Voordat hij het Verenigd Koninkrijk verliet om in de Verenigde Staten te gaan werken, nam Feldman van 1954 tot 1955 op met Ronnie Scotts orkest en kwintet, waar ook andere belangrijke Britse jazzmuzikanten als Phil Seamen en Hank Shaw[4] aan deelnamen. Het was Scott die Feldman aanraadde om naar de Verenigde Staten te emigreren, wat hij deed in 1955. Daar aangekomen was zijn eerste vaste werk bij de Woody Herman Herd. In de daaropvolgende jaren reisde hij regelmatig terug naar het Verenigd Koninkrijk. Zijn bezoek van 8 weken in 1956-1957 omvatte studio-opnamesessies en cluboptredens. Na Herman trad hij korte tijd in dienst bij Buddy DeFranco. In 1958 had hij zijn eigen werkband aan de westkust, met de innovatieve bassist Scott LaFaro. Zijn album The Arrival of Victor Feldman uit 1958 bevat LaFaro en Stan Levey op drums. Hij nam op met vele jazzartiesten, waaronder Benny Goodman, George Shearing, Cannonball Adderley en Miles Davis, met name op Davis' album Seven Steps to Heaven uit 1963, waarvan de titelmelodie zijn eigen compositie was. Davis nodigde Feldman uit om zich fulltime bij zijn band aan te sluiten, maar Feldman weigerde en gaf de voorkeur aan de stabiliteit van studiowerk boven de carrière van een rondreizende muzikant. De 5-delige cd-set Black Hawk van Shelly Manne, oorspronkelijk uitgebracht op lp in september 1959, is een goede weergave van Feldmans onmiskenbare stuwende 'comping' achter de solisten, en helpt de sessie te definiëren als een waardevol hardbop-genre-element.

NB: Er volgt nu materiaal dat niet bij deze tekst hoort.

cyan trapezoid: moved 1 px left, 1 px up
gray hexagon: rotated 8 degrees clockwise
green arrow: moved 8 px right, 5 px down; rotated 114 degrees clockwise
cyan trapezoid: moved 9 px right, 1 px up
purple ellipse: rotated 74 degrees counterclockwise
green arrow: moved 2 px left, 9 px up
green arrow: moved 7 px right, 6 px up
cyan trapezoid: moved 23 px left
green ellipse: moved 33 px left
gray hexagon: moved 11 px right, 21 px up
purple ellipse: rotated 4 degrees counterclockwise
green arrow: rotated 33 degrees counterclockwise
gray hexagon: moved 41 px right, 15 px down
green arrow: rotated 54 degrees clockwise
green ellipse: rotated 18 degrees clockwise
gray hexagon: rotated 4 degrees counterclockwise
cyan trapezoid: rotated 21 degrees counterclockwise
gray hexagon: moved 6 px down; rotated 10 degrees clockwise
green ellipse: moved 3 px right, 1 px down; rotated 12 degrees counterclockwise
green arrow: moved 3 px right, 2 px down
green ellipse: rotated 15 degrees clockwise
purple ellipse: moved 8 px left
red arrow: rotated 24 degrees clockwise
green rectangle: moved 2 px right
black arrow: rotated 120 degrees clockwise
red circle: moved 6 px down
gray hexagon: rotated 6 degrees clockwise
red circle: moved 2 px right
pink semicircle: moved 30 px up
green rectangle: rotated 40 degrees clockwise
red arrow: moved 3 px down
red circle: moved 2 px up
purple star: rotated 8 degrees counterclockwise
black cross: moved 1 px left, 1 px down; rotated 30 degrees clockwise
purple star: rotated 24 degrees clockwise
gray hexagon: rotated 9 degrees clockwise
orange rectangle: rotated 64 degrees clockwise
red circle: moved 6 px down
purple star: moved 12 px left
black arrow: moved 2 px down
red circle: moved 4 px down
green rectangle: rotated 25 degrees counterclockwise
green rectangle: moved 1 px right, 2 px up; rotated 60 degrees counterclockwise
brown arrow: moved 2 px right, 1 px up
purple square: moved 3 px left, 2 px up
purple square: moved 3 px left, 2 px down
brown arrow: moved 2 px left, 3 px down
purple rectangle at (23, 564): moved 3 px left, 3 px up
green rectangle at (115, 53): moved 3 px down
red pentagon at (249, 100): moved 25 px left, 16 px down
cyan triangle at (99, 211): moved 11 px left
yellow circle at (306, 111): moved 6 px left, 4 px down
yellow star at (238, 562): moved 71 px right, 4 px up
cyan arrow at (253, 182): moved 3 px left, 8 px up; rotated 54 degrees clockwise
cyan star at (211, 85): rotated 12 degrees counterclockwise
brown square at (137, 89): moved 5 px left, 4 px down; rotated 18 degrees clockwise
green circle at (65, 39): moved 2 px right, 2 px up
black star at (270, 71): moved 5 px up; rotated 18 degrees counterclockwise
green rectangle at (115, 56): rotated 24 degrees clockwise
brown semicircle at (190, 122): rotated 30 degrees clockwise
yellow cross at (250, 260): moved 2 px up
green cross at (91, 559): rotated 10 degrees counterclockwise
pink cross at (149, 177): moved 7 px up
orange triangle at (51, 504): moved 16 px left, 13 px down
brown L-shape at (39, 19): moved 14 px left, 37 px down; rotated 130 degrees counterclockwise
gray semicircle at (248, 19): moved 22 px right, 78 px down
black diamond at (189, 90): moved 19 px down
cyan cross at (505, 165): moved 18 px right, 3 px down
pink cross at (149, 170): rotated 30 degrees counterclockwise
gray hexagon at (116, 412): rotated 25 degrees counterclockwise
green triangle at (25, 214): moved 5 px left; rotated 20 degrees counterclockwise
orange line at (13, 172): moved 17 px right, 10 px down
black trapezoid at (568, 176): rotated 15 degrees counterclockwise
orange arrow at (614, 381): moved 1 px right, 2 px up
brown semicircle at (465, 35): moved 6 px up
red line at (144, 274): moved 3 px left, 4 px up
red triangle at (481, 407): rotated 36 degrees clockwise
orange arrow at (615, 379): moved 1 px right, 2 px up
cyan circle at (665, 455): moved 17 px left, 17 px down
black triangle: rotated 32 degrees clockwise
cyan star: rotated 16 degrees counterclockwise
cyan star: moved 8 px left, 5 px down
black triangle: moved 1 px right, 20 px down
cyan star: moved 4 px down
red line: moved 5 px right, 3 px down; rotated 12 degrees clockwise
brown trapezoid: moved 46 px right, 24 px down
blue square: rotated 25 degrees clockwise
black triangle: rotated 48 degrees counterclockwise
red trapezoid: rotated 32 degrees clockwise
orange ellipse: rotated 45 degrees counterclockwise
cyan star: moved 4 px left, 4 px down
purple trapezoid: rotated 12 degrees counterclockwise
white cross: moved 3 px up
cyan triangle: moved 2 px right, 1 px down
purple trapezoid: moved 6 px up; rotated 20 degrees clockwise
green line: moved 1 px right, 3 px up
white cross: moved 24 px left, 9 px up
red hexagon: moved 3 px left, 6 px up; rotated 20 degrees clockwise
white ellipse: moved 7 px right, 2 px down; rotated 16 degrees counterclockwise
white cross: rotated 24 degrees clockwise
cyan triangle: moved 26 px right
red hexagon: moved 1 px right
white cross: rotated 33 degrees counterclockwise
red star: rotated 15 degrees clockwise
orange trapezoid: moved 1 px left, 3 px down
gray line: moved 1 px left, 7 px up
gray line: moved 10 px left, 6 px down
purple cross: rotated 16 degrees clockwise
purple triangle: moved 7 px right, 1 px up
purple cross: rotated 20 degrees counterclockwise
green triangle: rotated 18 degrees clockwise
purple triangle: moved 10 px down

In 1957 vestigde Feldman zich permanent in Los Angeles en specialiseerde zich daarna in lucratief sessiewerk voor de Amerikaanse film- en platenindustrie. Hij ging ook werken met een verscheidenheid aan muzikanten buiten de jazz en nam op met artiesten als Frank Zappa in 1967, Steely Dan en Joni Mitchell in de jaren 1970 en Tom Waits en Joe Walsh in de jaren 1980. Het is het percussiewerk van Feldman op het nummer Do It Again van Steely Dan dat het nummer zijn Latijnse groove geeft. Feldman komt voor op alle zeven albums van Steely Dan, uitgebracht in de jaren 1970 en 1980 in de eerste incarnatie van de band.

Feldmans vibrafoonsolo's komen uitgebreid aan bod op de Grammy Award-winnende The Music of Peter Gunn.

Overlijden[bewerken | brontekst bewerken]

Feldman overleed in 1987 aan een hartaanval in zijn huis in Los Angeles op 53-jarige leeftijd, na een astma-aanval. In 2009 werd hij ingewijd in de Musicians Hall of Fame and Museum in Nashville.